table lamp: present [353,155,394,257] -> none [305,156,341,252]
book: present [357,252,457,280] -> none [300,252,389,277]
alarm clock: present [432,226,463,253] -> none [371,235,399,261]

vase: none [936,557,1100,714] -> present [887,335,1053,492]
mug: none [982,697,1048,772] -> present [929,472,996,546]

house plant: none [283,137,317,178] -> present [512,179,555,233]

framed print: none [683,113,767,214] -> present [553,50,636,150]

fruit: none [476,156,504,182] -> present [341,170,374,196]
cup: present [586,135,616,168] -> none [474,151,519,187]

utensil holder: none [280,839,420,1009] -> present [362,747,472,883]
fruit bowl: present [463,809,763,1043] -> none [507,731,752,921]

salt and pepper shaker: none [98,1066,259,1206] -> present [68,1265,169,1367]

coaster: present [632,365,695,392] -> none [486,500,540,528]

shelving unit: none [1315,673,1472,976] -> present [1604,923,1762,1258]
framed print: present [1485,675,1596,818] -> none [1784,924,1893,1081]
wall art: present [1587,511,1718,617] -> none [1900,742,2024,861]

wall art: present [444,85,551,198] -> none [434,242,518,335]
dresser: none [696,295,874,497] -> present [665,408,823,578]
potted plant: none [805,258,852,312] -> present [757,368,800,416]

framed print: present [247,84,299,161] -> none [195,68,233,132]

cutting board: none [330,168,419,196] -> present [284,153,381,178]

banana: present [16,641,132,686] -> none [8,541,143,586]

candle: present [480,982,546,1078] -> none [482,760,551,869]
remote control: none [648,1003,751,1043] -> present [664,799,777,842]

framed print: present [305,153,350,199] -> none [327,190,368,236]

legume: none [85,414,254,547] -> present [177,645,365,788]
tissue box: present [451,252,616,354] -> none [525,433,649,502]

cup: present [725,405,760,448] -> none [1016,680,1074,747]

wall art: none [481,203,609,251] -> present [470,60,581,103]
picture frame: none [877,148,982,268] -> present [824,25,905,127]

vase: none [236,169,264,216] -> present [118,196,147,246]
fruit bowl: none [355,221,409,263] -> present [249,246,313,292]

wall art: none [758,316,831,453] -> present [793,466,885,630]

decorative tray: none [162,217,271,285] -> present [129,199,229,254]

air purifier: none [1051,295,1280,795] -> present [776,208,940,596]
++++++
- Exercise directions: Would you give the number of lines of the data that include the string "vase"? Nothing else is wanted.

- Exercise answer: 2